In der Theorie wäre die ökonomischste Variante ein cruise climb, bei dem sich das Flugzeug während des gesamten Fluges in einem sehr leichten Steigflug befindet. Aus Gründen der Flugsicherheit ist dies aber nicht möglich, da ein Flugzeug in der Regel immer nur die Freigabe für eine bestimmte Flughöhe erhält.

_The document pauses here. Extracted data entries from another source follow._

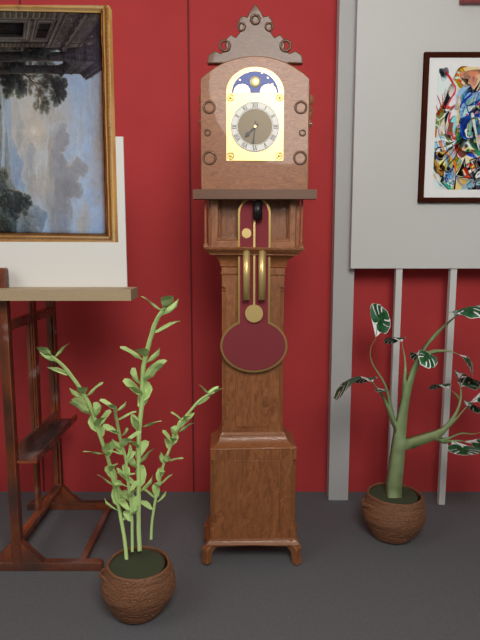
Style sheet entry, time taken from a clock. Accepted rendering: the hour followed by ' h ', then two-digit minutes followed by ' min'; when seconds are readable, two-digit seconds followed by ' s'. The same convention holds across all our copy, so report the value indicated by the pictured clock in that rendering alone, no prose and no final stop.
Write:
7 h 31 min
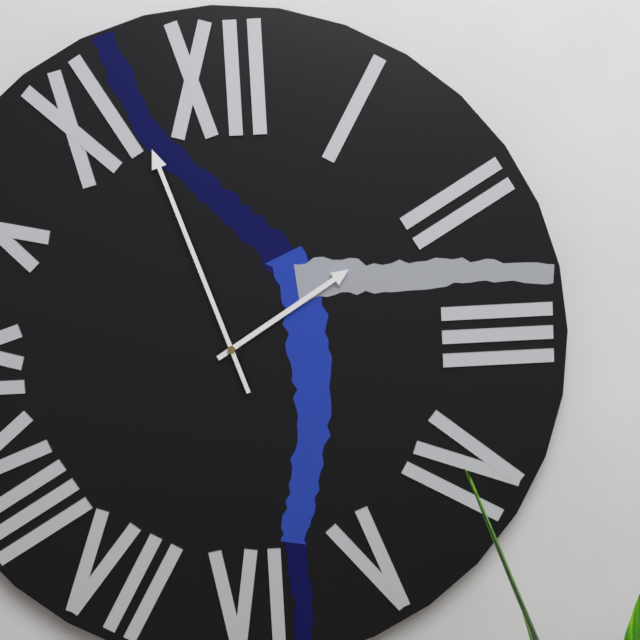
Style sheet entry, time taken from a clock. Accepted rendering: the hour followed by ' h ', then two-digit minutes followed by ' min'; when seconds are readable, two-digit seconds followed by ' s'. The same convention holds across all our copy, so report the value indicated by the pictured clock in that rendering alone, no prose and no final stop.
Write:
1 h 57 min
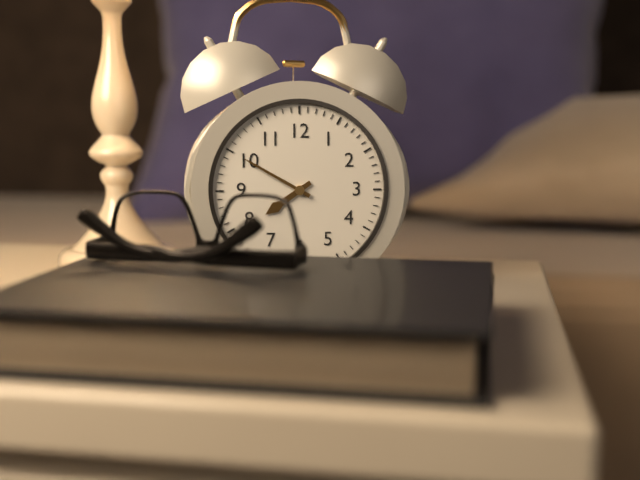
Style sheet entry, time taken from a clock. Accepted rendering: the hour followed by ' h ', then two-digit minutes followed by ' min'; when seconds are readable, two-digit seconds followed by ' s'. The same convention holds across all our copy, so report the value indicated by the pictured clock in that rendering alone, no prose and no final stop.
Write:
7 h 50 min
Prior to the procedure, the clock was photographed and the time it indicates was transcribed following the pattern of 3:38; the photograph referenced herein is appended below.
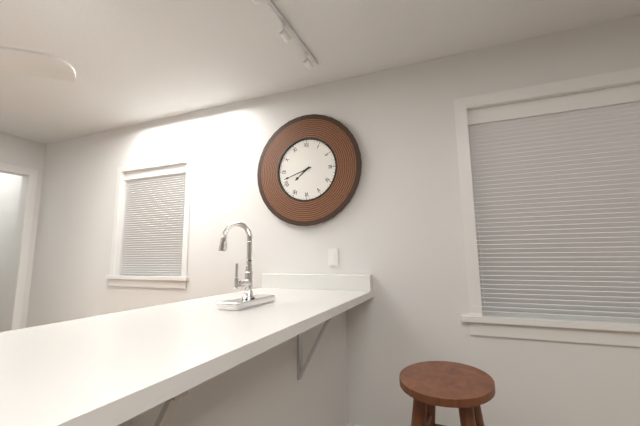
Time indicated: 7:42
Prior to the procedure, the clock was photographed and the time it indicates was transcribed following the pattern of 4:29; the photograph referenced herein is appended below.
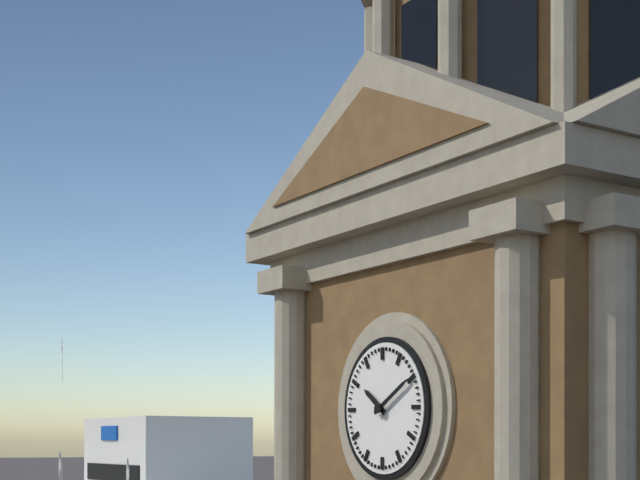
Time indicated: 10:10
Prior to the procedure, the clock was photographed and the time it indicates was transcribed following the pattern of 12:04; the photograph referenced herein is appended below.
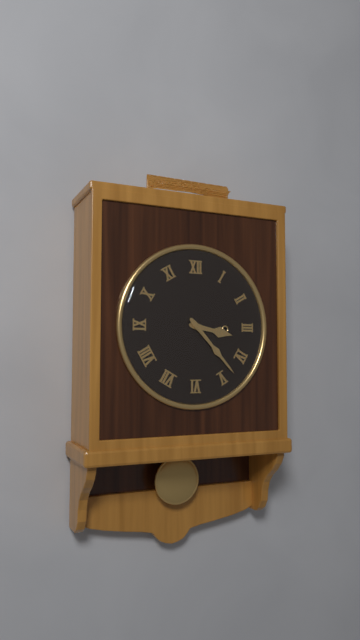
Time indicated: 3:23
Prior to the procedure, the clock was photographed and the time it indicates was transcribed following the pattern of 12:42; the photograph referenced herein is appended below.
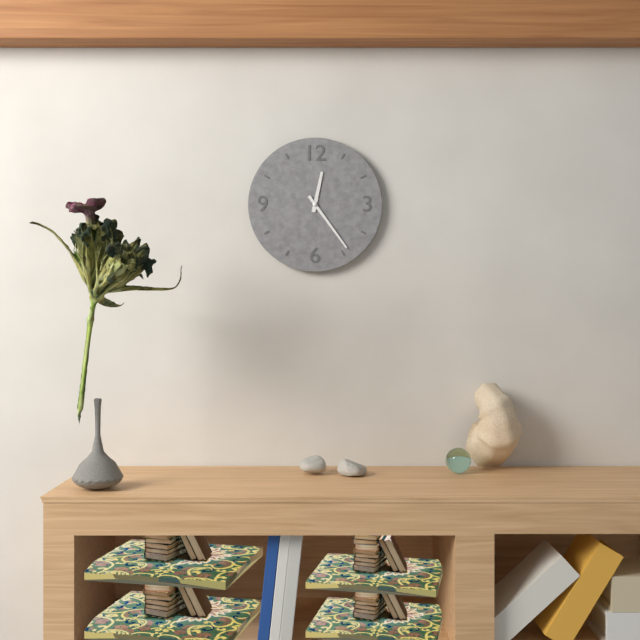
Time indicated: 12:24
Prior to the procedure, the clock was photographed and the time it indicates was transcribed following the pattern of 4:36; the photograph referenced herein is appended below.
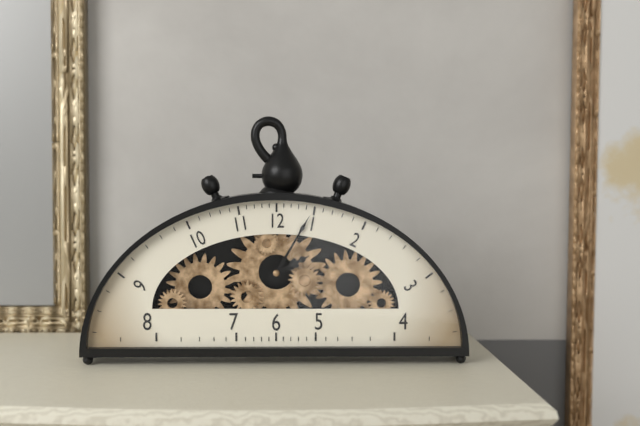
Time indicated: 2:05
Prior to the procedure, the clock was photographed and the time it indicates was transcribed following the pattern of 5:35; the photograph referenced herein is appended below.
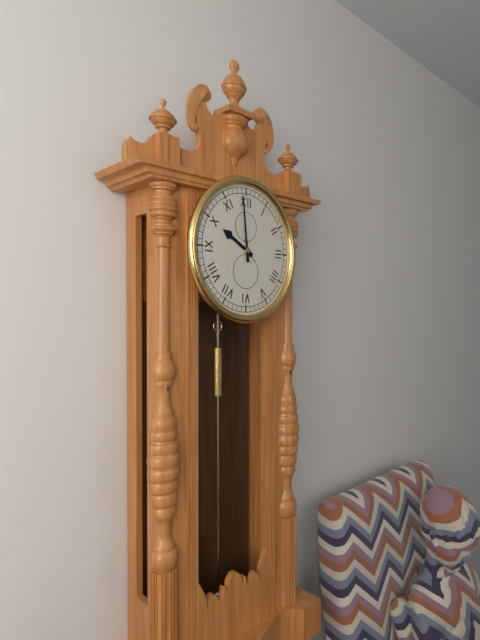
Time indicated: 9:59
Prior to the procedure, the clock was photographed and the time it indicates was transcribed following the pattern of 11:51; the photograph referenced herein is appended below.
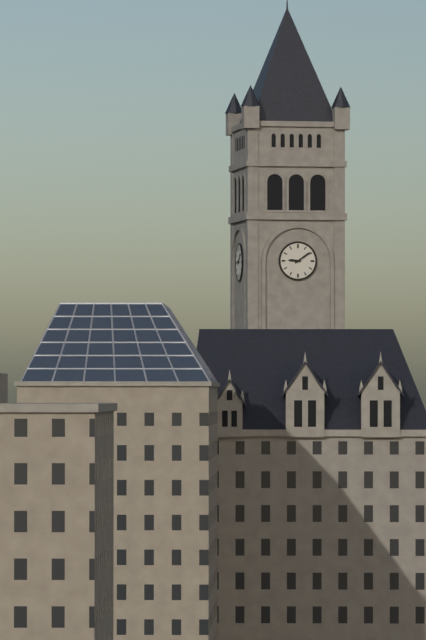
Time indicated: 9:09
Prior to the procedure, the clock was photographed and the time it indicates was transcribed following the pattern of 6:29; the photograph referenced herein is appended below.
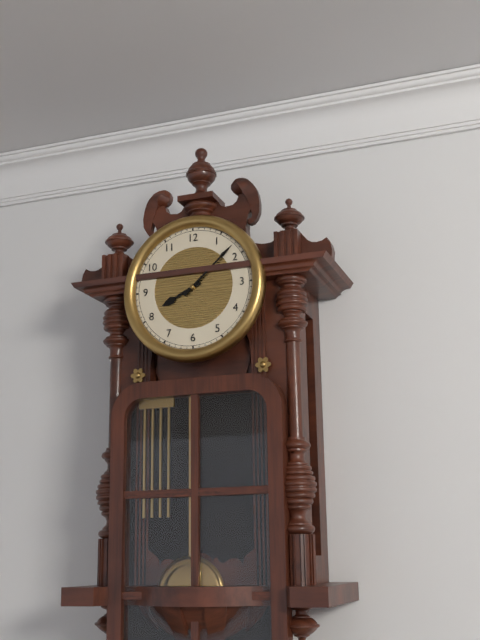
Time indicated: 8:08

Lediglich die de Havilland DH 106 (Comet) hatte 1952 als das erste Düsenverkehrsflugzeug der Welt noch ausreichend Spielraum für einen kontinuierlichen cruise climb im damals noch relativ leeren Luftraum. Nach dem Start betrug die erste Reiseflughöhe 35.000 ft. Die Comet stieg danach mit abnehmendem Gewicht stetig weiter auf 40.000 ft. Die anderen Verkehrsmaschinen dieser Zeit waren Propellerflugzeuge, sie flogen nicht in dieser Flughöhe. Propellermaschinen hatten von größeren Flughöhen keine Leistungsverbesserung zu erwarten, sondern im Gegenteil eine Leistungsverschlechterung.
Die Concorde, die 1976 in Dienst gestellt wurde, stieg während ihrer Transatlantikflüge im Reiseflug kontinuierlich von FL 500 auf FL 600 (ca. 15 km auf ca. 18 km Flughöhe). Die Concorde bekam dafür von der Flugsicherung Blockfreigaben für einen Höhenbereich von jeweils 10.000 ft. Das war kein Problem, da die Concorde im Reiseflug höher flog als der übrige Luftverkehr. Durch diesen cruise climb erreichte sie direkt vor dem Beginn des Landeanflugs die maximale Flughöhe.
Für den gewöhnlichen Flugverkehr erfolgt aber dieser Steigflug im Verlauf des Fluges schrittweise, da der Pilot an von den Fluglotsen vorgeschriebene Flugflächen gebunden ist. So wird der cruise climb als step climb (Stufensteigflug) ausgeführt. Auch der step climb schafft natürlich wieder Koordinierungsprobleme und Mehraufwand für die Flugsicherung und ist im überfüllten europäischen Luftraum nicht immer möglich.